| Records to use |
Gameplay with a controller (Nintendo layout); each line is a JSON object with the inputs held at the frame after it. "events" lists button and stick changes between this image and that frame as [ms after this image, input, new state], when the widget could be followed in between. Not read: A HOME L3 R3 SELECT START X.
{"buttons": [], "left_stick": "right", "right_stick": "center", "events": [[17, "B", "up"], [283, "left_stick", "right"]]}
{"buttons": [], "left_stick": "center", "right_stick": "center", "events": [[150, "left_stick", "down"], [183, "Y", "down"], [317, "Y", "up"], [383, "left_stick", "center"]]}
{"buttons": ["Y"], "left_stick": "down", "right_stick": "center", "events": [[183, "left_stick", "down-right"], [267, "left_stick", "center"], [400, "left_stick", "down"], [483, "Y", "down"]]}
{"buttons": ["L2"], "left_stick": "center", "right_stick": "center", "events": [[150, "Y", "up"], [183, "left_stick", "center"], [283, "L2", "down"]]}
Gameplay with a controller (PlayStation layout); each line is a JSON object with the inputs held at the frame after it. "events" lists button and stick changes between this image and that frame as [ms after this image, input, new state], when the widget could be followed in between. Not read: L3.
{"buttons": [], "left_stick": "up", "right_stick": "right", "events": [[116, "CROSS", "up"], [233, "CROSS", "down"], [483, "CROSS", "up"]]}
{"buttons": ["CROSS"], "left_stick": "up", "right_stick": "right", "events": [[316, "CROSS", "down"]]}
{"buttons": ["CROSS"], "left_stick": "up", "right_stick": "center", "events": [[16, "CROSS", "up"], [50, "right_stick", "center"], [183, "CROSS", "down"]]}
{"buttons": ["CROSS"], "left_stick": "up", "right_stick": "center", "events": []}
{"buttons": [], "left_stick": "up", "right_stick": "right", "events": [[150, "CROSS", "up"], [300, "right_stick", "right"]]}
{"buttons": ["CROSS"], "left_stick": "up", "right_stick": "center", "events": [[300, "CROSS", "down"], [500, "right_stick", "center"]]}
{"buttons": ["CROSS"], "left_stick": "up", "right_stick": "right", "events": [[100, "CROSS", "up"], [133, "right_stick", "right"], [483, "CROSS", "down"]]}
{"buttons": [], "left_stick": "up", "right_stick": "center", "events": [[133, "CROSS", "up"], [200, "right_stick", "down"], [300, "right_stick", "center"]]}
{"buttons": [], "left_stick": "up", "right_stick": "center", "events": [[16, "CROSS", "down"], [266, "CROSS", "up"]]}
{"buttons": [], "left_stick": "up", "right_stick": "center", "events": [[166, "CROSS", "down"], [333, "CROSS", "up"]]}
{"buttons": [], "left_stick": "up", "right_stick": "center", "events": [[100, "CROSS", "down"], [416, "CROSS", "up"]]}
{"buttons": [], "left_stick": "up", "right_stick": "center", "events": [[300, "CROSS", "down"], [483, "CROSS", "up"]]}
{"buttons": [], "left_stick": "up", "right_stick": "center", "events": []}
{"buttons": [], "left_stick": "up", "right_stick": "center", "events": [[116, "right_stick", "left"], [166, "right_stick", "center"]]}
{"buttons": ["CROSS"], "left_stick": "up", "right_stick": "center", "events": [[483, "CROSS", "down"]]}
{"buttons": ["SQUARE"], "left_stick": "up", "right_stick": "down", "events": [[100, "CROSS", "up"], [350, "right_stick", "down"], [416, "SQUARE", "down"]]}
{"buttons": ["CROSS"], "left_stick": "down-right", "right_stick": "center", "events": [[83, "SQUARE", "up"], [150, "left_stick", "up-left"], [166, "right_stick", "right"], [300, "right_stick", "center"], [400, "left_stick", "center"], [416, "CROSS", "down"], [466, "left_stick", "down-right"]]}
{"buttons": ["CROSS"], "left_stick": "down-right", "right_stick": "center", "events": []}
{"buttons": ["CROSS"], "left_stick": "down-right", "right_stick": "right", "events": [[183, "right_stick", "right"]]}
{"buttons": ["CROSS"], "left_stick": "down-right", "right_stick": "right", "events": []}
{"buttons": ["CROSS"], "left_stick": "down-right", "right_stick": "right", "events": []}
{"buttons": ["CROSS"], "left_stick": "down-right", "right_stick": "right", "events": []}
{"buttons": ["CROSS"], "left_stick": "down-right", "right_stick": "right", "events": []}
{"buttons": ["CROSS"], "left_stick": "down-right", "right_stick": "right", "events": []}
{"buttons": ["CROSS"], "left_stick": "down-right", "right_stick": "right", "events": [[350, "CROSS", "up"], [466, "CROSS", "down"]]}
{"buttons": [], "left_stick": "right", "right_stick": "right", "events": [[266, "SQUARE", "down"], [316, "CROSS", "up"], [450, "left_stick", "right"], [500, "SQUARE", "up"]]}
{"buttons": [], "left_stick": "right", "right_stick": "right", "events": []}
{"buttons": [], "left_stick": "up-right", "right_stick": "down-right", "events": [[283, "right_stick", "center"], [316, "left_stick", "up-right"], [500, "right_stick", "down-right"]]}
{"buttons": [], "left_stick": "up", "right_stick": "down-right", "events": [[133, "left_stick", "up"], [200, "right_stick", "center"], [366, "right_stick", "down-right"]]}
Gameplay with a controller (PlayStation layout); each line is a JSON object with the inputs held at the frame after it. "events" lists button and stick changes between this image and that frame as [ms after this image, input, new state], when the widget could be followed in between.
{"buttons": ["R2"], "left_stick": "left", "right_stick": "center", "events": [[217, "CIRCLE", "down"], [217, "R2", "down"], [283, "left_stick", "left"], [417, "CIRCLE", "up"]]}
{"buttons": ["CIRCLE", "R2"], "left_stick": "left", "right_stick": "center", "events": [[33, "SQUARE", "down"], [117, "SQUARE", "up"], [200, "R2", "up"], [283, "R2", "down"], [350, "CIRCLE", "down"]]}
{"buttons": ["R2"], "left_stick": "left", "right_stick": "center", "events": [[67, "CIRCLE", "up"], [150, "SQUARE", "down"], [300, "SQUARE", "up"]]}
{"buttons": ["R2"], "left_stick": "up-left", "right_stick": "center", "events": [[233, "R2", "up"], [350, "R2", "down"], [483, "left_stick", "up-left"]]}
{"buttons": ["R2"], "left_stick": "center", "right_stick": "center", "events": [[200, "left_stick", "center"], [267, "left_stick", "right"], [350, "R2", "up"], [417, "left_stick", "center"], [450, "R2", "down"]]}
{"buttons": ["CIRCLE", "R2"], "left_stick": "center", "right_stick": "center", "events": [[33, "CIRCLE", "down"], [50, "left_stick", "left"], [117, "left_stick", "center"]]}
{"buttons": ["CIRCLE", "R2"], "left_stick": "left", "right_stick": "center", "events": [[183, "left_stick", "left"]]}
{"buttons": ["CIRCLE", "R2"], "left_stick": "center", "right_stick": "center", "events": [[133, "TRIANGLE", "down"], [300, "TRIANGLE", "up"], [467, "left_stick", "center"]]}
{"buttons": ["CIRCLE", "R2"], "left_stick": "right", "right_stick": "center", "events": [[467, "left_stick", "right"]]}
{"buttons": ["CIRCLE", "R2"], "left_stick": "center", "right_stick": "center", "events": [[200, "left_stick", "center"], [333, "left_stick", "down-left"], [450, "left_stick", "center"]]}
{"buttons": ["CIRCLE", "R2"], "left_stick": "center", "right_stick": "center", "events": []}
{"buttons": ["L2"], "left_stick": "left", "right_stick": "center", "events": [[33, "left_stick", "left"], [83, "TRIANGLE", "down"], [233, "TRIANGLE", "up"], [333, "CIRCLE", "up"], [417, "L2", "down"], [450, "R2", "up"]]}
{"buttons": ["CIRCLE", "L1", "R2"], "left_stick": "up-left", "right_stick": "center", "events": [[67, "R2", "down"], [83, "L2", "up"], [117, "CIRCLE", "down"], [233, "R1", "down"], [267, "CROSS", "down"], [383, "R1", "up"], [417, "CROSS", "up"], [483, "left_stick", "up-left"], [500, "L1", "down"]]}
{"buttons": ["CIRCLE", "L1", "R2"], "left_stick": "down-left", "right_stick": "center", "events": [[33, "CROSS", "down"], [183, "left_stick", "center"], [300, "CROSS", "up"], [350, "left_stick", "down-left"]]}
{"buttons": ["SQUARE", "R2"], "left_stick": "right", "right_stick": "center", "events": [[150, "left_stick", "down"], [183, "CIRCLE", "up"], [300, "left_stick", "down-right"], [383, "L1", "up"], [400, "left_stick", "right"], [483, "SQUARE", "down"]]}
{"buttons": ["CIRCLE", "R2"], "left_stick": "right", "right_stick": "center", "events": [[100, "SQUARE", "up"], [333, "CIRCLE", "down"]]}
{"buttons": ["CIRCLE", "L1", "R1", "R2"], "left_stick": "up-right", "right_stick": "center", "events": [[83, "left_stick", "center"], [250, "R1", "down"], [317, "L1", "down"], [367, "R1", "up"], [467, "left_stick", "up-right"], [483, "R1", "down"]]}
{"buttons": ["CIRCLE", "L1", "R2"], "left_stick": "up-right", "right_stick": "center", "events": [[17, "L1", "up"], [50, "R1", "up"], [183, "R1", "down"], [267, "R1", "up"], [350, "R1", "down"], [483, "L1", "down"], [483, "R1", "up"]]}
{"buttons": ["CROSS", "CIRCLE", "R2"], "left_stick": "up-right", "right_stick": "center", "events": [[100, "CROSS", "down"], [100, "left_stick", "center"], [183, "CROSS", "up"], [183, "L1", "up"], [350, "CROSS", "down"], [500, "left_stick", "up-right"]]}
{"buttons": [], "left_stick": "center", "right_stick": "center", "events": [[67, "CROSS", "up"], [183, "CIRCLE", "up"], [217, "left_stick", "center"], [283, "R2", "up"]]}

| What to do |
When a line in the entries above holds the word "TRIANGLE", add it to the count, then state only the count.

| Exercise solution |
2